§ **Collection entries**

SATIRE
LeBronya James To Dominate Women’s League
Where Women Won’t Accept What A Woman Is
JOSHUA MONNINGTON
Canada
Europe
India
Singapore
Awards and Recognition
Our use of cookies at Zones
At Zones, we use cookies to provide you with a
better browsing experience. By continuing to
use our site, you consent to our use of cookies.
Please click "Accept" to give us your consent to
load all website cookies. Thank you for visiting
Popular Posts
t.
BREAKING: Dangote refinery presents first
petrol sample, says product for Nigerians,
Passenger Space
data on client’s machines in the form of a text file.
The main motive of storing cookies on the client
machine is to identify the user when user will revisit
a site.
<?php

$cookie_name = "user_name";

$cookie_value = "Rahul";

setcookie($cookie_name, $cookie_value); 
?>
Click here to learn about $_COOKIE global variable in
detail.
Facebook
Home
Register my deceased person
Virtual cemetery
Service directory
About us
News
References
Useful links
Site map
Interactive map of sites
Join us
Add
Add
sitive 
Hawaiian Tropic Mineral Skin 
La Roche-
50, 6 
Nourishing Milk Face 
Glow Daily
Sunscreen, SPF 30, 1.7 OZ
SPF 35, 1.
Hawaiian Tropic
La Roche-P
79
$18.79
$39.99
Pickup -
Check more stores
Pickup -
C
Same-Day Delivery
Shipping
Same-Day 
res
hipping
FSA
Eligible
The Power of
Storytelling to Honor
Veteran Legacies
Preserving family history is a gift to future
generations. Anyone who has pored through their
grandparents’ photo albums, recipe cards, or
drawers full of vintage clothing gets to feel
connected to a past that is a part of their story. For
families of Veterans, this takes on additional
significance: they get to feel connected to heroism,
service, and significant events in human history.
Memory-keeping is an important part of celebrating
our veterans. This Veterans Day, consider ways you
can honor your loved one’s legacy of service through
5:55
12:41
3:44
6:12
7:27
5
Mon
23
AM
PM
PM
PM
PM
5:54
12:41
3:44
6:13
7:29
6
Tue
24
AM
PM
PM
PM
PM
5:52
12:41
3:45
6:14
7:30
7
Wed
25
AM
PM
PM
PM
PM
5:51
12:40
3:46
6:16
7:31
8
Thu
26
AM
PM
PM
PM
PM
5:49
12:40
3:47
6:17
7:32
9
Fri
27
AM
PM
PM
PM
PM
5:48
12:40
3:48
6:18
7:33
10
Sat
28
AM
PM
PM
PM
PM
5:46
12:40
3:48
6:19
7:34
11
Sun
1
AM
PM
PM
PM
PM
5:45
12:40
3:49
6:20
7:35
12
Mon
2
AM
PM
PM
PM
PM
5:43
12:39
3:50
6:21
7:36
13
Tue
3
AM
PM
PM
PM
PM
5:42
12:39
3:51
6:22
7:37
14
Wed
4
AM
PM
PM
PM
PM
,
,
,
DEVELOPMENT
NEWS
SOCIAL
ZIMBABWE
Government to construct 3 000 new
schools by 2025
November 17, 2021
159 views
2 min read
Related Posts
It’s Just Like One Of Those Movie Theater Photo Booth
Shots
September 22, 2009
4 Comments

§ **Exercise requirements**
The answer must be every line from the entries above that holds the string "consent".

§ **Result of the task**
use our site, you consent to our use of cookies.
Please click "Accept" to give us your consent to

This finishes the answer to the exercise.